Can you confidently say you are doing 'all' the stuff? Anytime a statement is 'all', 'nothing', 'every', 'never' - that's a signal of a cognitive distortion. You gotta check those thoughts, re-frame them to non-judgemental perception. 'I have been trying to do what my doctors tell me to do. I don't know if those are the best things for my particular situation, and I think things are getting worse, not better. I'm confused.'
Why am I stressed out, tapped out, and just about ready to opt out of the whole thing, in one way or another, be it just say "screw it" and go live the life of a homeless man, or let them lock me up in the psych ward and throw away the key, or just languish in a corner somewhere snockered out on psych drugs until I die?
You've got a gift for language, and that will do you in if you're not careful. Stressed out, tapped out, opt out - it's good writing. But it heads to 'the whole thing' - 'whole' is a leap to a distortion. You went from stressed to suicidal in less than 10 words.
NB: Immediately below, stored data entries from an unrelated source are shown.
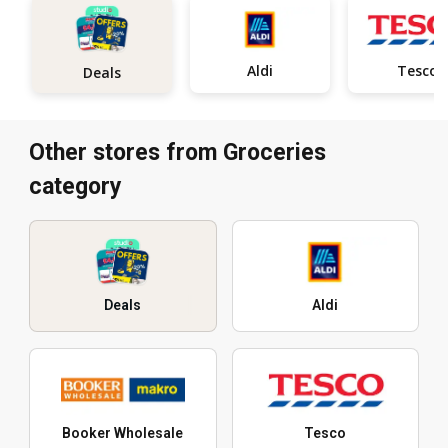
Aldi
Tesco
Deals
Other stores from Groceries
category
Deals
Aldi
Booker Wholesale
Tesco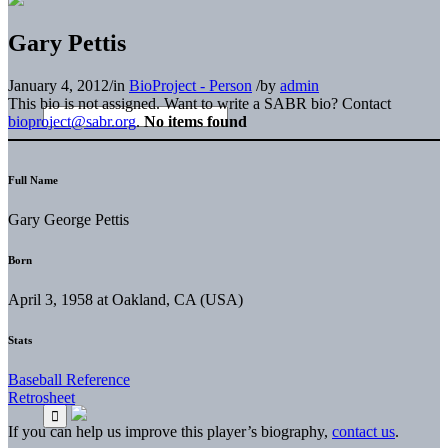
Gary Pettis
January 4, 2012
/
in
BioProject - Person
/
by
admin
This bio is not assigned. Want to write a SABR bio? Contact
bioproject@sabr.org
.
No items found
Full Name
Gary George Pettis
Born
April 3, 1958 at Oakland, CA (USA)
Stats
Baseball Reference
Retrosheet
If you can help us improve this player’s biography,
contact us
.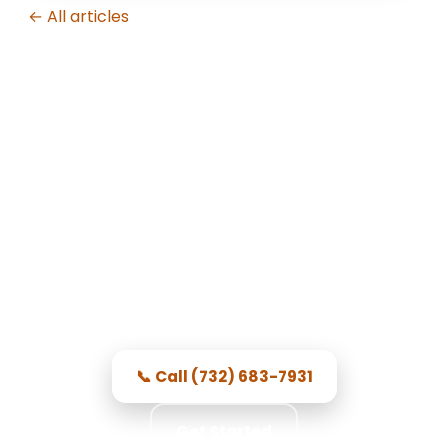
← All articles
Garage Door Repair in Toms
River, NJ
Prompt Toms River service —
courteous, dependable, and prices
you see first.
📞 Call (732) 683-7931
Get Started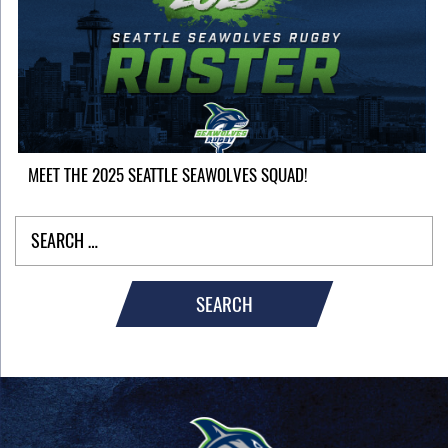
MEET THE 2025 SEATTLE SEAWOLVES SQUAD!
SEARCH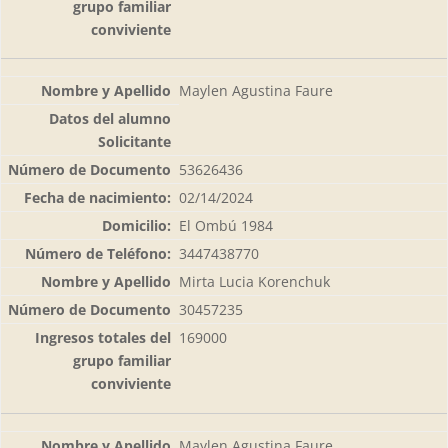
Maylen Agustina Faure
53626436
02/14/2024
El Ombú 1984
3447438770
Mirta Lucia Korenchuk
30457235
169000
Maylen Agustina Faure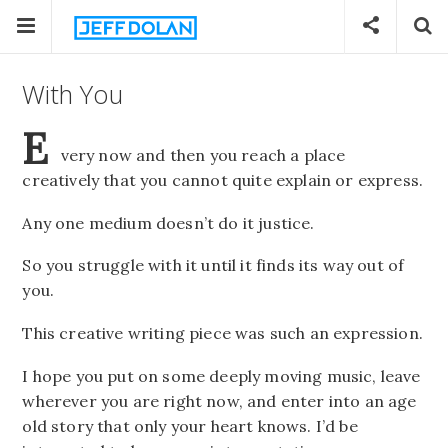
With You
E
very now and then you reach a place
creatively that you cannot quite explain or express.
Any one medium doesn’t do it justice.
So you struggle with it until it finds its way out of
you.
This creative writing piece was such an expression.
I hope you put on some deeply moving music, leave
wherever you are right now, and enter into an age
old story that only your heart knows. I’d be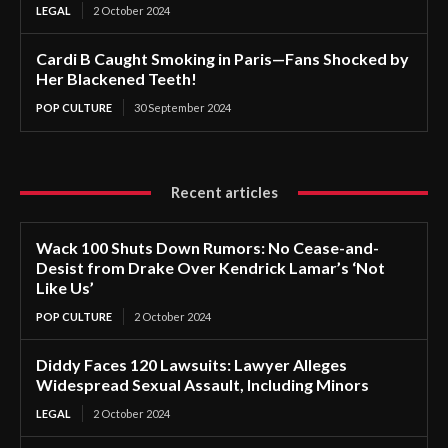
LEGAL
2 October 2024
Cardi B Caught Smoking in Paris—Fans Shocked by
Her Blackened Teeth!
POP CULTURE
30 September 2024
Recent articles
Wack 100 Shuts Down Rumors: No Cease-and-
Desist from Drake Over Kendrick Lamar’s ‘Not
Like Us’
POP CULTURE
2 October 2024
Diddy Faces 120 Lawsuits: Lawyer Alleges
Widespread Sexual Assault, Including Minors
LEGAL
2 October 2024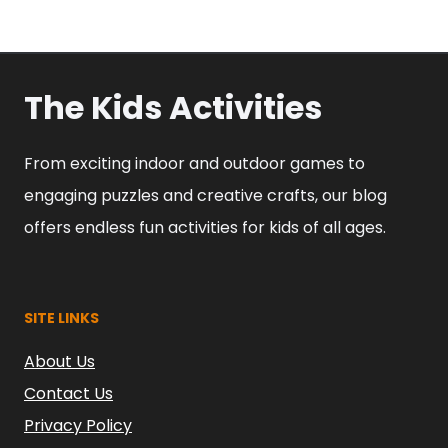
The Kids Activities
From exciting indoor and outdoor games to
engaging puzzles and creative crafts, our blog
offers endless fun activities for kids of all ages.
SITE LINKS
About Us
Contact Us
Privacy Policy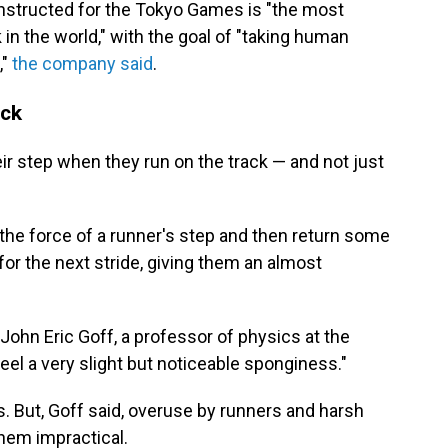
nstructed for the Tokyo Games is "the most
 in the world," with the goal of "taking human
,"
the company said
.
ack
eir step when they run on the track — and not just
the force of a runner's step and then return some
 for the next stride, giving them an almost
" John Eric Goff, a professor of physics at the
feel a very slight but noticeable sponginess."
s. But, Goff said, overuse by runners and harsh
hem impractical.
Is it just too much to ask to have a "regular" life - career, home, family, activities and interests - like "other people"? Because that is really all I've ever wanted out of life, and it seems at every corner something blocks me from that.
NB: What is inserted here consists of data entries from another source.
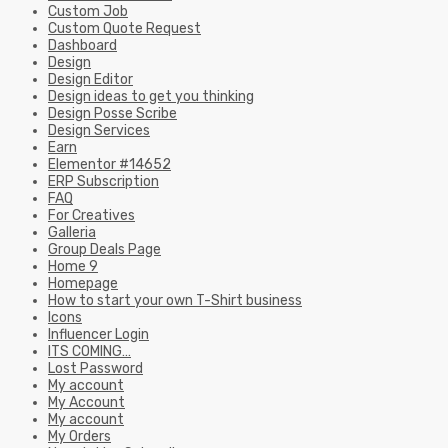
Custom Job
Custom Quote Request
Dashboard
Design
Design Editor
Design ideas to get you thinking
Design Posse Scribe
Design Services
Earn
Elementor #14652
ERP Subscription
FAQ
For Creatives
Galleria
Group Deals Page
Home 9
Homepage
How to start your own T-Shirt business
Icons
Influencer Login
ITS COMING…
Lost Password
My account
My Account
My account
My Orders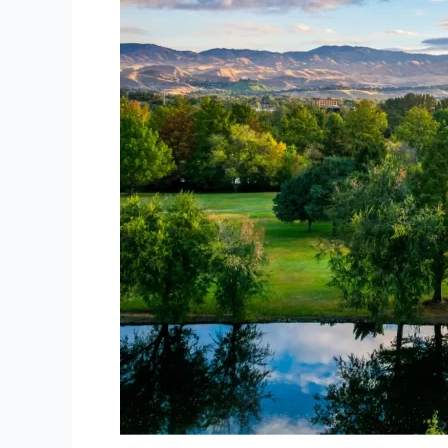
Idaho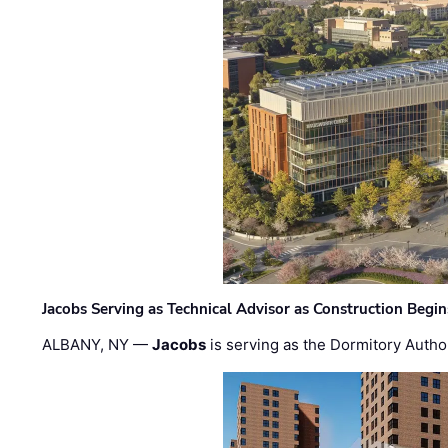
Jacobs Serving as Technical Advisor as Construction Begi
ALBANY, NY —
Jacobs
is serving as the Dormitory Author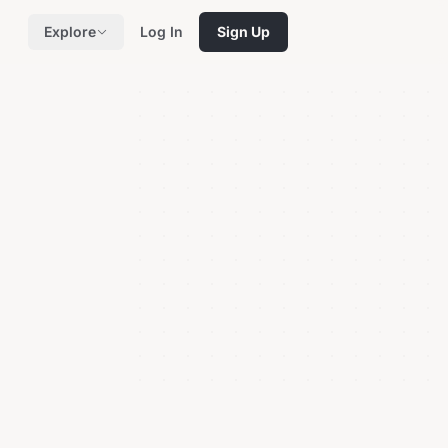
Explore
Log In
Sign Up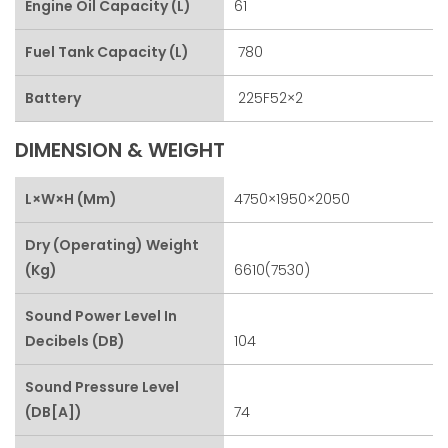
Engine Oil Capacity (L)
61
Fuel Tank Capacity (L)
780
Battery
225F52×2
DIMENSION & WEIGHT
L×W×H (mm)
4750×1950×2050
Dry (Operating) Weight
(kg)
6610(7530)
Sound Power Level In
Decibels (dB)
104
Sound Pressure Level
(dB[A])
74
Bolding this for emphasis. You say career, home, family, activities, and interests - and then you describe it in minimal terms, 'really all I ever wanted' Man, you've listed the happiness holy grail. So you know that other people have that? Life could be better described as striving for those things. And 'every corner something blocks' is the kind of thinking that just leads to worsening depression, because it's
every corner and it's
something - this nameless everywhere thing -
of course you feel like you can't win, if this is the way you frame your reality.
It sucks. It's hard. I hate it. I want to just cry and cry and give up for around an hour a day, most days. It's frustrating to have to police many of the thoughts one has. I often resent it. That's how I feel, and that's a pretty balanced snapshot of my opinion of my progress right now.
If I said, instead:
"It sucks. It's unbearable. I cannot stand it. All I can do is cry and cry and every day I just want to give up. My mind is my worst enemy. I hate myself so much I cannot stand to be alive." - now, that is (to me) how it feels. But there is so much distortion in this version - and after writing it, I don't feel better, or even neutral. I just feel more hopeless.
After writing the first one I did, I actually felt a little cooler in my head. Not better, necessarily - but clearer about what's going on with me. And when I'm clear about it, I can work on it.
Those are my 100% honest and well-meant observations of your thinking style, and some suggestions as to how you could begin to give yourself a bit of relief.